[Source records Boundary: Start]

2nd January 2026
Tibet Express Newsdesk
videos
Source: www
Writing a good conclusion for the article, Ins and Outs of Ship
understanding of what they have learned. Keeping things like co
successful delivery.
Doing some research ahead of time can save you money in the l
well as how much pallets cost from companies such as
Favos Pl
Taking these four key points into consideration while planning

[Source records Boundary: End]
[Source records Boundary: Start]

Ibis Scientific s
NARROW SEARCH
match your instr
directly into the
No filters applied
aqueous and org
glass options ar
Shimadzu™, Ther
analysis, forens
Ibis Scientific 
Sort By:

[Source records Boundary: End]
[Source records Boundary: Start]

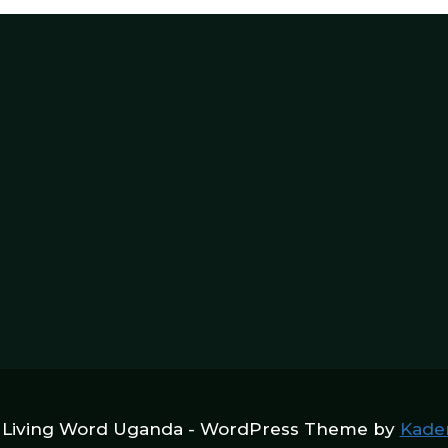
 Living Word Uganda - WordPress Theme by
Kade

[Source records Boundary: End]

- **Assignment**:
Copy out the lines word for word, starting at the line that has "2nd January 2026" and ending after the line that has "Taking these four".

- **Solution for this problem**:
2nd January 2026
Tibet Express Newsdesk
videos
Source: www
Writing a good conclusion for the article, Ins and Outs of Ship
understanding of what they have learned. Keeping things like co
successful delivery.
Doing some research ahead of time can save you money in the l
well as how much pallets cost from companies such as
Favos Pl
Taking these four key points into consideration while planning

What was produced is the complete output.